***** Excerpt provided
Latchem, C. (2018) Open and Distance Non-formal Education in Developing Countries Springer: Singapore

The author

I was about to review this book when I was informed of the death of Colin Latchem, its author.

Colin was an Australian consultant, researcher and writer in the field of open and distance learning.  In the 1970s, he was a pioneer in the UK in the development of educational television and learning resources for universities.

He emigrated to Australia in 1982 to become head of the Teaching Learning Group at Curtin University, Perth, a centre responsible for academic staff development, educational technology and open and distance learning. Over the years he became the ‘go-to’ person about open and distance education in South East Asia. He received the Charles A Wedemeyer award in 2002 for best book of the year on open and distance education. He was also co-editor of the SpringerBriefs series on Open and Distance Education. He was formerly the Asia-Pacific Corresponding Editor of The British Journal of Educational Technology.
**********
***** Information shown
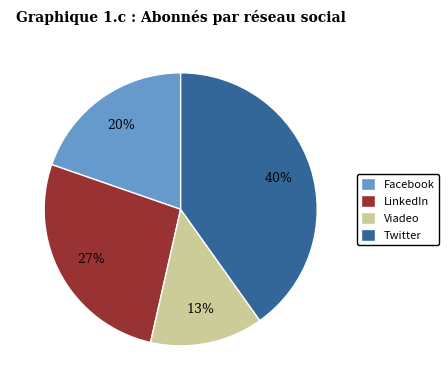

The Viadeo slice represents 1% of the pie. True or false?

False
**********
Task set:
#1 According to the review excerpt, in what year did Colin Latchem receive the Charles A Wedemeyer award?
#2 Update the review excerpt from "I was about" up to and including "resources for universities." by replacing "consultant" with "advisor".

Task-by-task results:
#1 2002

#2
I was about to review this book when I was informed of the death of Colin Latchem, its author.

Colin was an Australian advisor, researcher and writer in the field of open and distance learning.  In the 1970s, he was a pioneer in the UK in the development of educational television and learning resources for universities.